Metals Guide White Gold

White Gold

Metals Guide- White Gold

White gold is beautifully elegant and fashionable. Portraying a shiny silvery tone, it makes a lovely alternative to both yellow gold and other white metals such as silver, platinum and palladium.

Gold is naturally yellow and too soft to be crafted into jewellery, so it is mixed with other more durable metals to make a stronger alloy and possibly an alternative colour. To create a silver tone, white gold is alloyed with gold and one (or more) white metals, with nickel, magnesium and palladium being the most common.

First made fashionable in the 1920’s with art deco, white gold jewellery is an affordable alternative to platinum and is tarnish free, making it an ideal material to complement diamonds and other gemstones. White gold is particularly popular for engagement rings, wedding rings and eternity rings.

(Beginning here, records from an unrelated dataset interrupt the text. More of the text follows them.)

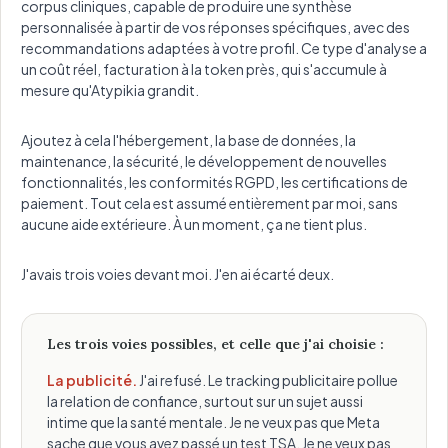
corpus cliniques, capable de produire une synthèse
personnalisée à partir de vos réponses spécifiques, avec des
recommandations adaptées à votre profil. Ce type d'analyse a
un coût réel, facturation à la token près, qui s'accumule à
mesure qu'Atypikia grandit.
Ajoutez à cela l'hébergement, la base de données, la
maintenance, la sécurité, le développement de nouvelles
fonctionnalités, les conformités RGPD, les certifications de
paiement. Tout cela est assumé entièrement par moi, sans
aucune aide extérieure. À un moment, ça ne tient plus.
J'avais trois voies devant moi. J'en ai écarté deux.
Les trois voies possibles, et celle que j'ai choisie :
La publicité.
J'ai refusé. Le tracking publicitaire pollue
la relation de confiance, surtout sur un sujet aussi
intime que la santé mentale. Je ne veux pas que Meta
sache que vous avez passé un test TSA. Je ne veux pas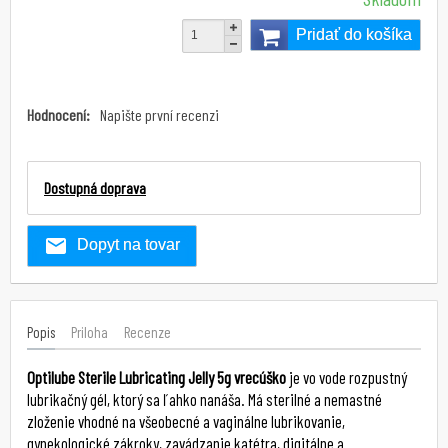
Pridať do košíka
Hodnocení:
Napište první recenzi
Dostupná doprava
Dopyt na tovar
Popis
Priloha
Recenze
Optilube Sterile Lubricating Jelly 5g vrecúško
je vo vode rozpustný
lubrikačný gél, ktorý sa ľahko nanáša. Má sterilné a nemastné
zloženie vhodné na všeobecné a vaginálne lubrikovanie,
gynekologické zákroky, zavádzanie katétra, digitálne a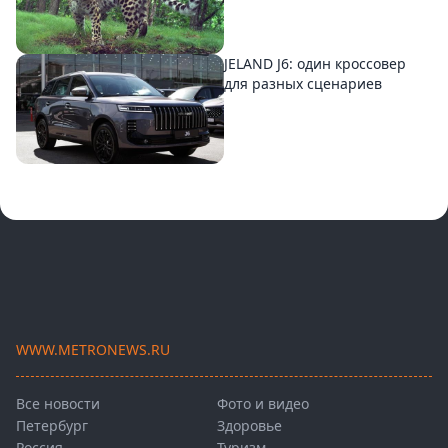
JELAND J6: один кроссовер
для разных сценариев
WWW.METRONEWS.RU
Все новости
Фото и видео
Петербург
Здоровье
Россия
Туризм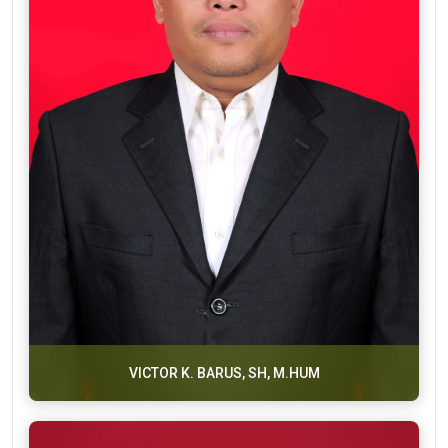
VICTOR K. BARUS, SH, M.HUM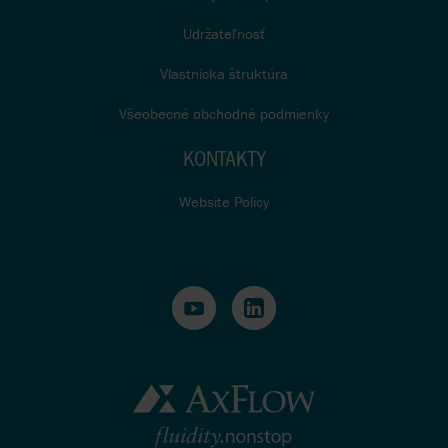
Udržateľnosť
Vlastnícka štruktúra
Všeobecné obchodné podmienky
KONTAKTY
Website Policy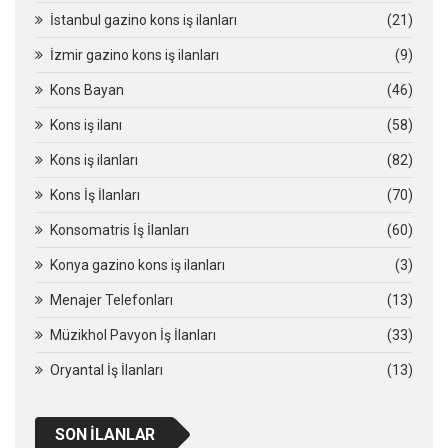
İstanbul gazino kons iş ilanları
(21)
İzmir gazino kons iş ilanları
(9)
Kons Bayan
(46)
Kons iş ilanı
(58)
Kons iş ilanları
(82)
Kons İş İlanları
(70)
Konsomatris İş İlanları
(60)
Konya gazino kons iş ilanları
(3)
Menajer Telefonları
(13)
Müzikhol Pavyon İş İlanları
(33)
Oryantal İş İlanları
(13)
SON İLANLAR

The colour of white gold is dependent on the amount of pure yellow gold and other metals used to create the alloy. Read our guide on Gold Carats Explained.

The contemporary version of white gold is often enhanced by rhodium plating. Rhodium is a metal from the platinum group that is naturally silver and beautifully bright. Almost all white gold is electro plated with rhodium to hide any staining or browning from the alloying process and to ensure white gold always has a shiny white, polished finish.

Over time, rhodium plating can wear away or scratch if it is repeatedly in contact with other hard items, this varies with the type of jewellery. Earrings for example, are unlikely to come into contact with anything which will wear the plating, but engagement or wedding rings may show signs of wear.

If you find your rhodium plating has worn away slightly, bring it into any H.Samuel store, where we can arrange for it to be re-plated. For more information read our Caring For Your Jewellery Guide.

Even when white gold is rhodium plated, white gold will still be hallmarked in the same way as other gold, ensuring its purity and fineness.